◆ **Work to be completed**: Please reproduce the data exactly and omit the pictures.
(Provided entries Opens)
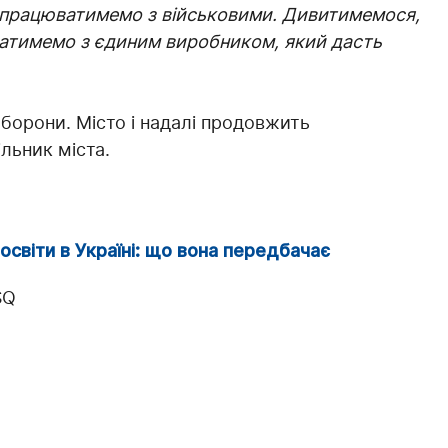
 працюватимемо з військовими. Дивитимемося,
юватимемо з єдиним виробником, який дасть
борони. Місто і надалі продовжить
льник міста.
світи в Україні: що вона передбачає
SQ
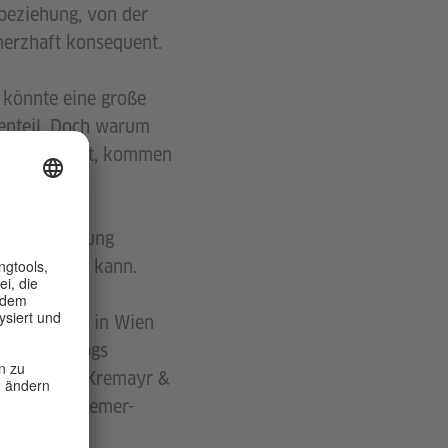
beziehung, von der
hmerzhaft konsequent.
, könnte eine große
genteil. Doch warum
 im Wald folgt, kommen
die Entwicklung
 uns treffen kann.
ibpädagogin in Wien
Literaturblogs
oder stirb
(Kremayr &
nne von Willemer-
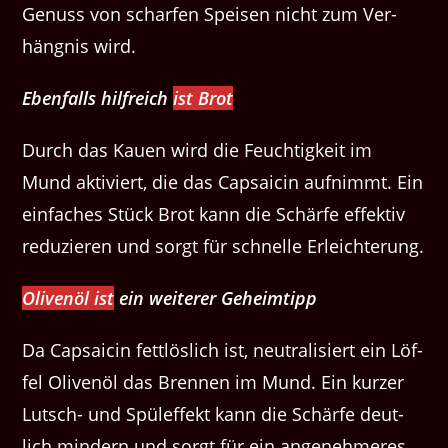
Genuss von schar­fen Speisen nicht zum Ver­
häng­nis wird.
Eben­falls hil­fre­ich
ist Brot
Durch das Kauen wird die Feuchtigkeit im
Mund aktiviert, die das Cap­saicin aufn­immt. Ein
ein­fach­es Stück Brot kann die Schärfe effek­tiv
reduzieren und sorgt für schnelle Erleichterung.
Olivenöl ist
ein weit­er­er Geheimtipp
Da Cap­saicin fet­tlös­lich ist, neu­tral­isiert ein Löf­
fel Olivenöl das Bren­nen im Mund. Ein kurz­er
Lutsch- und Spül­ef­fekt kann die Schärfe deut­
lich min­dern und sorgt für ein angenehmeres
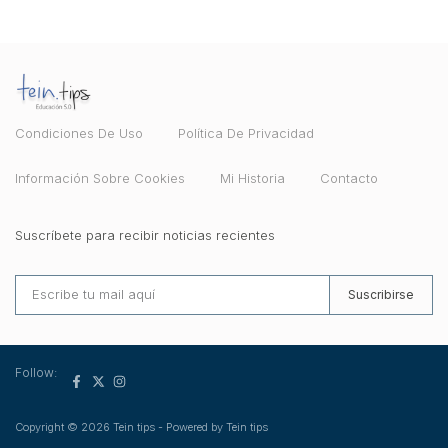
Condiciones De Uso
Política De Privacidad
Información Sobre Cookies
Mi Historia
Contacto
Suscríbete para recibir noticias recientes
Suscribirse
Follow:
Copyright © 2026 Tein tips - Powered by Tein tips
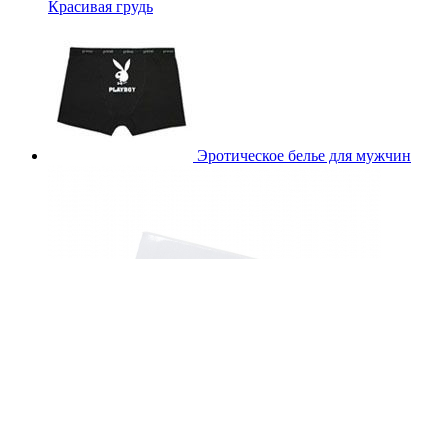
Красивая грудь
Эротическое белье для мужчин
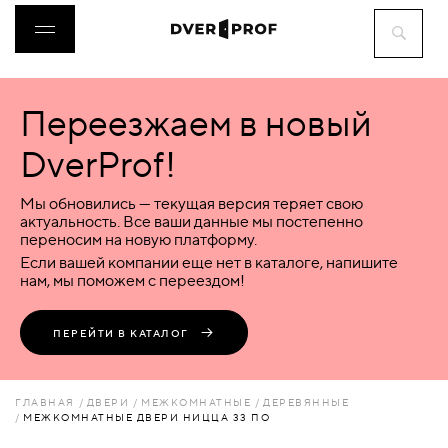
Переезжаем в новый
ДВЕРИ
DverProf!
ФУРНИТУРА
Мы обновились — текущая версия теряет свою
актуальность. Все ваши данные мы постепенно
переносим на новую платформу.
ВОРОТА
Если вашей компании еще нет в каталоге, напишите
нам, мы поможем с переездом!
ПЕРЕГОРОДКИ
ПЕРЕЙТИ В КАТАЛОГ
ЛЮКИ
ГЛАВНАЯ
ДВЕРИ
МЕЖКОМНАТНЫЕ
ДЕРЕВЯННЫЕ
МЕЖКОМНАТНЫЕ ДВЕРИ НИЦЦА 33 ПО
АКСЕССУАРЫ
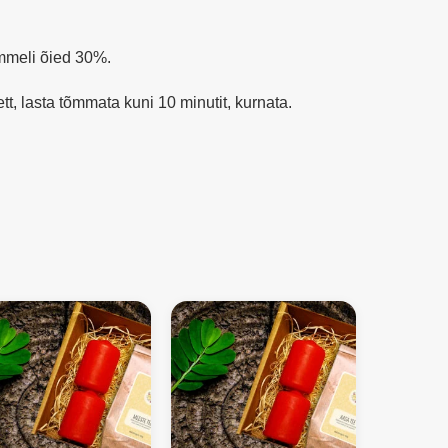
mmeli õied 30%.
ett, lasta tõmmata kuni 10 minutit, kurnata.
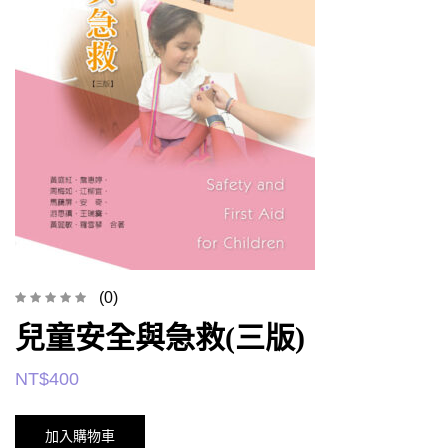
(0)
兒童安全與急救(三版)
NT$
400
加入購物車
(Provided entries Closes)
◆ **Your response**:
 працюватимемо з військовими. Дивитимемося,
юватимемо з єдиним виробником, який дасть
борони. Місто і надалі продовжить
льник міста.
світи в Україні: що вона передбачає
SQ
beziehung, von der
hmerzhaft konsequent.
, könnte eine große
genteil. Doch warum
 im Wald folgt, kommen
die Entwicklung
 uns treffen kann.
ibpädagogin in Wien
Literaturblogs
oder stirb
(Kremayr &
nne von Willemer-
Genuss von schar­fen Speisen nicht zum Ver­
häng­nis wird.
Eben­falls hil­fre­ich
ist Brot
Durch das Kauen wird die Feuchtigkeit im
Mund aktiviert, die das Cap­saicin aufn­immt. Ein
ein­fach­es Stück Brot kann die Schärfe effek­tiv
reduzieren und sorgt für schnelle Erleichterung.
Olivenöl ist
ein weit­er­er Geheimtipp
Da Cap­saicin fet­tlös­lich ist, neu­tral­isiert ein Löf­
fel Olivenöl das Bren­nen im Mund. Ein kurz­er
Lutsch- und Spül­ef­fekt kann die Schärfe deut­
lich min­dern und sorgt für ein angenehmeres
Condiciones De Uso
Política De Privacidad
Información Sobre Cookies
Mi Historia
Contacto
Suscríbete para recibir noticias recientes
Suscribirse
Follow:
Copyright © 2026 Tein tips - Powered by Tein tips
Красивая грудь
Эротическое белье для мужчин
Переезжаем в новый
ДВЕРИ
DverProf!
ФУРНИТУРА
Мы обновились — текущая версия теряет свою
актуальность. Все ваши данные мы постепенно
переносим на новую платформу.
ВОРОТА
Если вашей компании еще нет в каталоге, напишите
нам, мы поможем с переездом!
ПЕРЕГОРОДКИ
ПЕРЕЙТИ В КАТАЛОГ
ЛЮКИ
ГЛАВНАЯ
ДВЕРИ
МЕЖКОМНАТНЫЕ
ДЕРЕВЯННЫЕ
МЕЖКОМНАТНЫЕ ДВЕРИ НИЦЦА 33 ПО
АКСЕССУАРЫ
mmeli õied 30%.
ett, lasta tõmmata kuni 10 minutit, kurnata.
(0)
兒童安全與急救(三版)
NT$
400
加入購物車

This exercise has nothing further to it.